Architecture and Methodology
TopFormer is structured around a token pyramid, extracted from mobile-friendly convolutional layers inspired by MobileNetV2, which processes high-resolution input images into smaller-scale informative tokens. These tokens, representing multi-scale features, are leveraged as inputs to the Vision Transformer block, maximizing semantic richness while minimizing computational load.
Key components include:
- Token Pyramid Module: Efficiently constructed using lightweight MobileNetV2 blocks, this module generates multi-scale feature representations, which are progressively pooled and concatenated to form a reduced representation for subsequent transformer operations.
- Semantics Extractor: This segment utilizes several transformer blocks incorporating Multi-Head Self-Attention (MHSA) to provide scale-aware global semantics. These blocks are optimized with batch normalization and a reduced number of channels in keys and queries, significantly decreasing the computational footprint.
- Semantics Injection Module: Combines scale-aware semantics with localized token features, enhancing representation in a computationally efficient manner. By applying operations such as sigmoid attention and feature concatenation, this module enables robust hierarchical feature formation conducive to dense prediction tasks.
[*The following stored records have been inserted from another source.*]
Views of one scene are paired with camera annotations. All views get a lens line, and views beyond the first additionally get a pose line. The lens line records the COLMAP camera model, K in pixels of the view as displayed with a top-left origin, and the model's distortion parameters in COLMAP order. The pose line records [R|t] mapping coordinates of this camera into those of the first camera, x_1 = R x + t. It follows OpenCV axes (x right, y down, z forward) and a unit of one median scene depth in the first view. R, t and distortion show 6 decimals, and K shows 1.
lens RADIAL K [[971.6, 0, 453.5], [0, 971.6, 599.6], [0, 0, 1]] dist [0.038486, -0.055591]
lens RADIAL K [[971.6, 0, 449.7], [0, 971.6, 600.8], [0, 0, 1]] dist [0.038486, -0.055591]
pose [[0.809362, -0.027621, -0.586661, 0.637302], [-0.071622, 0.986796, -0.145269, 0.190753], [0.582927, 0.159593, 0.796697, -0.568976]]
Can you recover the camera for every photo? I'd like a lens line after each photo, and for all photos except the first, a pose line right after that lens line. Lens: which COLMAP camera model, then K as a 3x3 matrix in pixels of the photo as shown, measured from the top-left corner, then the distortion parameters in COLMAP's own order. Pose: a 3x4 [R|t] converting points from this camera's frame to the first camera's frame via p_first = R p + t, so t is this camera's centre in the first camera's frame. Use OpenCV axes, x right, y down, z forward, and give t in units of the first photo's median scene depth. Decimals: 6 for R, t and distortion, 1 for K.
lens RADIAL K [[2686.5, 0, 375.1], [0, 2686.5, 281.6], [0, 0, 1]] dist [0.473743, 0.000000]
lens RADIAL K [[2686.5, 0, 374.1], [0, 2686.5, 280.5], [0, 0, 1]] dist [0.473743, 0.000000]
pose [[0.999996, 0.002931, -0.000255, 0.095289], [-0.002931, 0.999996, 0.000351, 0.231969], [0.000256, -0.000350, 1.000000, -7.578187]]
- Segmentation Head: Utilizes upscaled augmented tokens for final segmentation map production, presenting significant improvements over existing CNN and ViT techniques in terms of precision and efficiency.
Experimental Results
TopFormer demonstrates substantial advancements over prior models across various datasets, including ADE20K, Pascal Context, and COCO-Stuff, showcasing increased mean Intersection over Union (mIoU) scores while maintaining lower latency and computational costs. Notably, on ADE20K, TopFormer surpasses MobileNetV3 by 5% in mIoU with reduced latency on ARM-based devices. The tiny iteration of TopFormer achieves real-time segmentation capabilities on these devices, underscoring its practical application in mobile contexts.
Implications and Future Directions
The proposed architecture has significant implications for mobile AI applications where efficiency is crucial. It sets a benchmark for balancing accuracy with resource constraints, paving the way for further exploration into lightweight transformers for various vision tasks. Subsequent research could enhance object detection capabilities and refine model scalability across different device profiles.
In summary, TopFormer represents a significant stride in vision transformer design for mobile applications. By effectively leveraging the strengths of both CNNs and transformers and emphasizing scale-aware processing, it addresses the challenges inherent in deploying dense prediction models on resource-constrained platforms. Future iterations may focus on expanding application domains and refining architecture components for broader AI deployment scenarios.